The 3D scatterplot further shows the clusters emerging in the alcohol-malic acid plot in Figure 1. Cultivar 1 appears to tend toward higher alcohol and lower malic acid and alkalinity of ash. Cultivars 2 and 3 have a similar spread of alkalinity and possibly alcohol, but cultivar 2 tends toward lower malic acid than cultivar 3.

#profile plots, attempt 1
wine.stats <- wine |>
  group_by(Cultivar) |>
  summarise(
    count = n(),
    meanAlc = mean(Alcohol,na.rm=TRUE),
    sdAlc = sd(Alcohol, na.rm=TRUE),
    seAlc = sdAlc/sqrt(count),
    ci95lower = meanAlc - seAlc*1.96,
    ci95upper = meanAlc + seAlc*1.96
  )

ggplot(data = wine.stats, aes (x = Cultivar, y = meanAlc)) +
  geom_point()

# I had some trouble getting the profile plots to work before the draft deadline. Will work on this for the final assignment.

pal1 <- pnw_palette("Sunset", 178, type = "continuous")
# pal1
ggplot(data = wine, aes(x = Alcohol, y = Alkalinity_of_ash, color = Malic_acid, shape = Cultivar)) +
  geom_point()

#?pnw_palette
# still can't get my custom palettes to work, despite having used PNW Colors in many previous classes.

Figure 3. Alcohol, alkalinity of ash, and malic acid contents of wine by cultivar. Symbols indicate wine cultivar, and colors show malic acid concentration.

Conclusion.

Wine constituents - in particular those that contribute significantly to pH - appear to differ slightly between the three cultivars, despite being grown in the same region of Italy. They differ more in their acids than in ash and its alkalinity: the 3D plot best visualizes the clusters of points by each cultivar. Cultivar 1 has higher alcohol and lower malic acid and alkalinity versus 2 or 3, while they differ primarily in their malic acid content.

This is a very large dataset, and including further variables will shed more light on how these three cultivars differ. Furthermore, these groupings are only based on visual appearance - statistical analysis should follow to determine if the differences are significant.

Reflection.

I struggled with including as many variables as I had originally intended. I wanted to do multiple plots because I have previously used scatterplot matrices and wanted to try new forms, but they’re very helpful visualization tools, so I did both.
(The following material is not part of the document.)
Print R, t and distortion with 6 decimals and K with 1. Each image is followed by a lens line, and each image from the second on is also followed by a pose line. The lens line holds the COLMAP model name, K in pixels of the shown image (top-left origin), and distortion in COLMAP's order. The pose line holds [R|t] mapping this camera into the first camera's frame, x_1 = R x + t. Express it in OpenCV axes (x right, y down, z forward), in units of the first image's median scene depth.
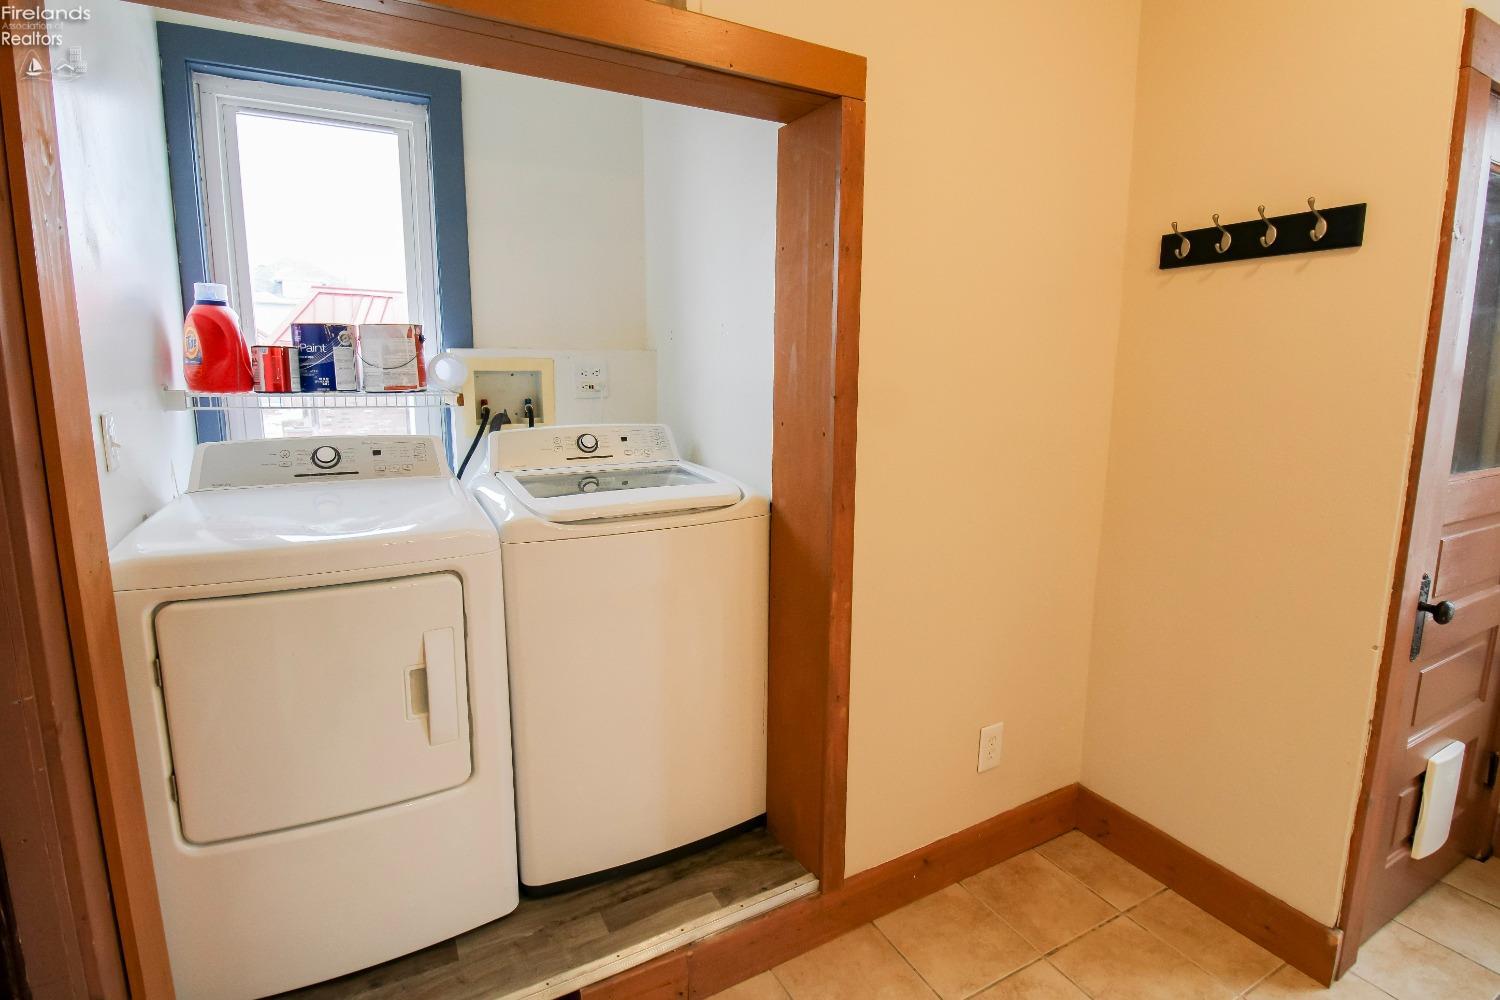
lens RADIAL K [[711.6, 0, 760.4], [0, 711.6, 487.7], [0, 0, 1]] dist [0.000788, -0.015427]
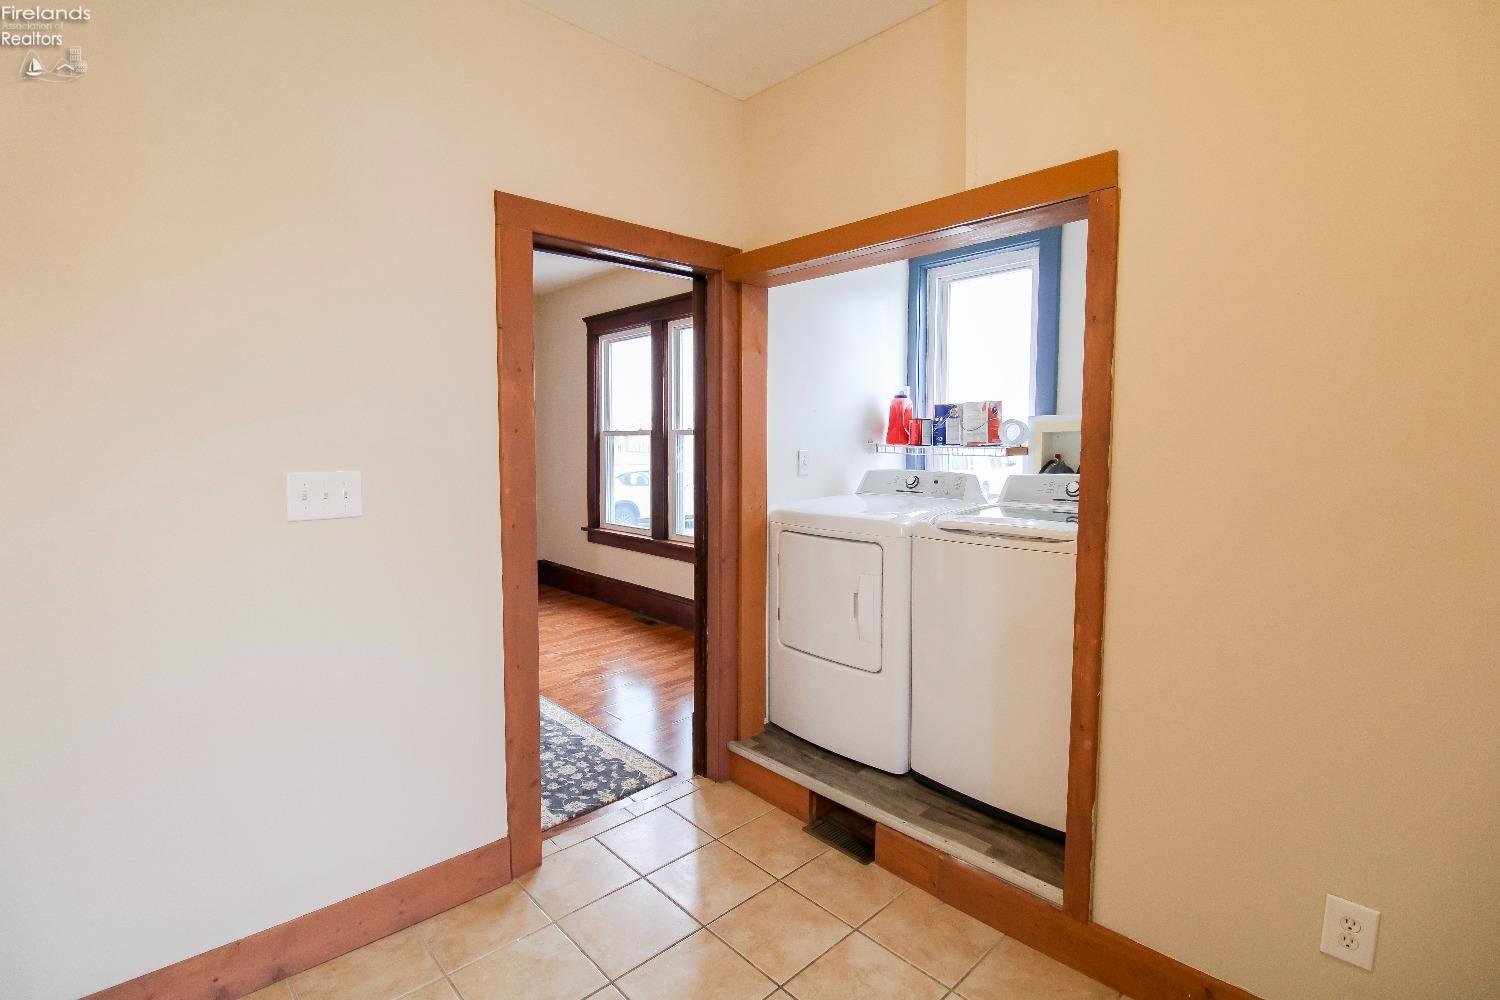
lens RADIAL K [[711.6, 0, 760.4], [0, 711.6, 487.7], [0, 0, 1]] dist [0.000788, -0.015427]
pose [[0.254230, 0.058408, -0.965378, 0.953161], [-0.154667, 0.987783, 0.019032, -0.004982], [0.954696, 0.144474, 0.260158, 0.201124]]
I could not get the profile plots to work though. I think I was making some headway but ran out of time for the draft.

I learned a lot about 3D plotting, but there is still a lot to unpack there. I wasn’t able to get axis rotation to work, which would help with seeing groups/patterns.
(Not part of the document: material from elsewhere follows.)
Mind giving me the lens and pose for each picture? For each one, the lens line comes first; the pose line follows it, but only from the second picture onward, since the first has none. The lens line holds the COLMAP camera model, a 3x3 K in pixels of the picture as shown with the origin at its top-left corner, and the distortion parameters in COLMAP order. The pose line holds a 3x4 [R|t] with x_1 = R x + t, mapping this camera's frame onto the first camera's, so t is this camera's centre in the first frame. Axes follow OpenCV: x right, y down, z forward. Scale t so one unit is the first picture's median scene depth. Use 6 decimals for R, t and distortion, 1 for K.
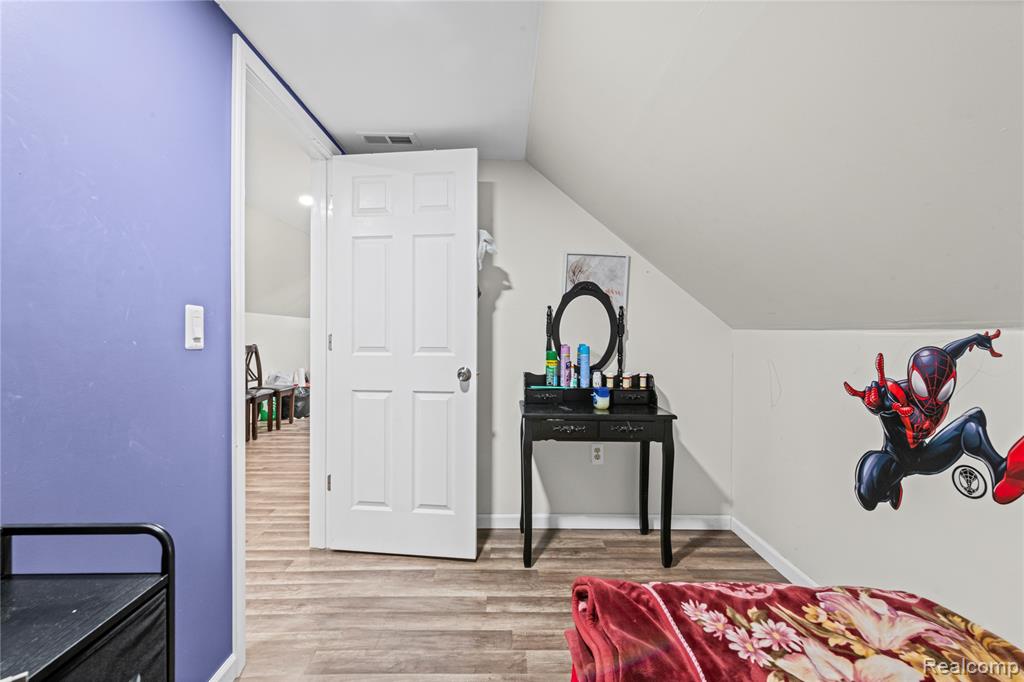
lens RADIAL K [[419.1, 0, 505.7], [0, 419.1, 337.7], [0, 0, 1]] dist [0.012044, -0.001556]
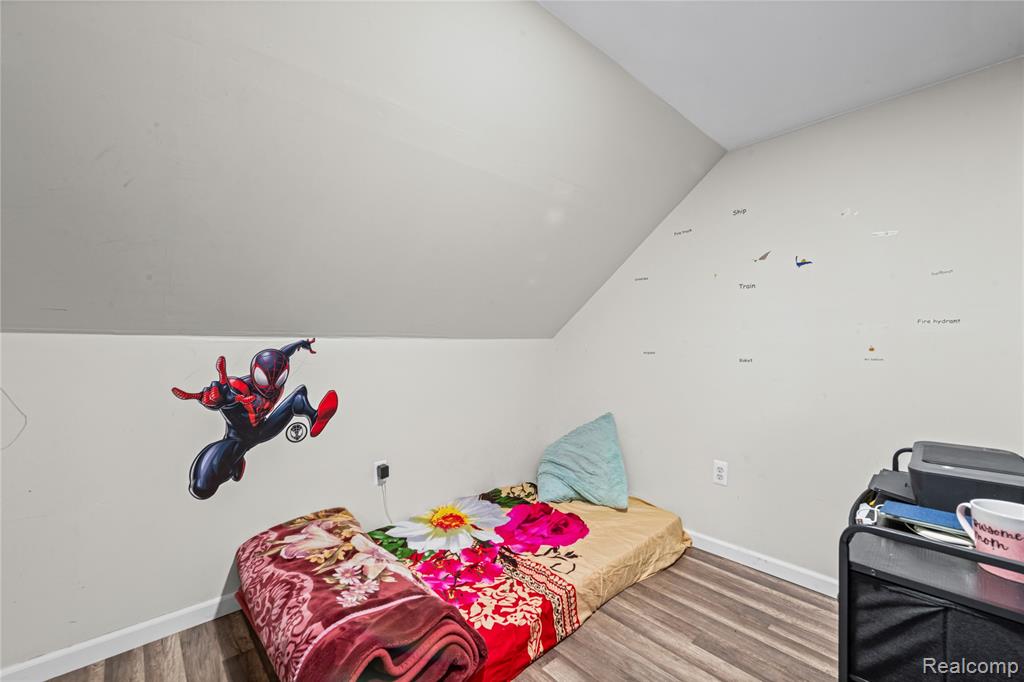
lens RADIAL K [[419.1, 0, 511.0], [0, 419.1, 343.1], [0, 0, 1]] dist [0.012044, -0.001556]
pose [[-0.658107, -0.009106, 0.752869, -0.576547], [0.000275, 0.999924, 0.012335, -0.015721], [-0.752924, 0.008325, -0.658054, 1.302878]]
I also could not get color gradients for additional variables to work, or even customize the colors of the points. While this is not a huge deal, nice colors in plots go a long way in my opinion.

New: I added the third figure in response to Jenna’s very helpful comments! I agree with her assessment - the 2D map with the cultivar as shape and malic acid as color is much easier to interpret than the static 3D plot.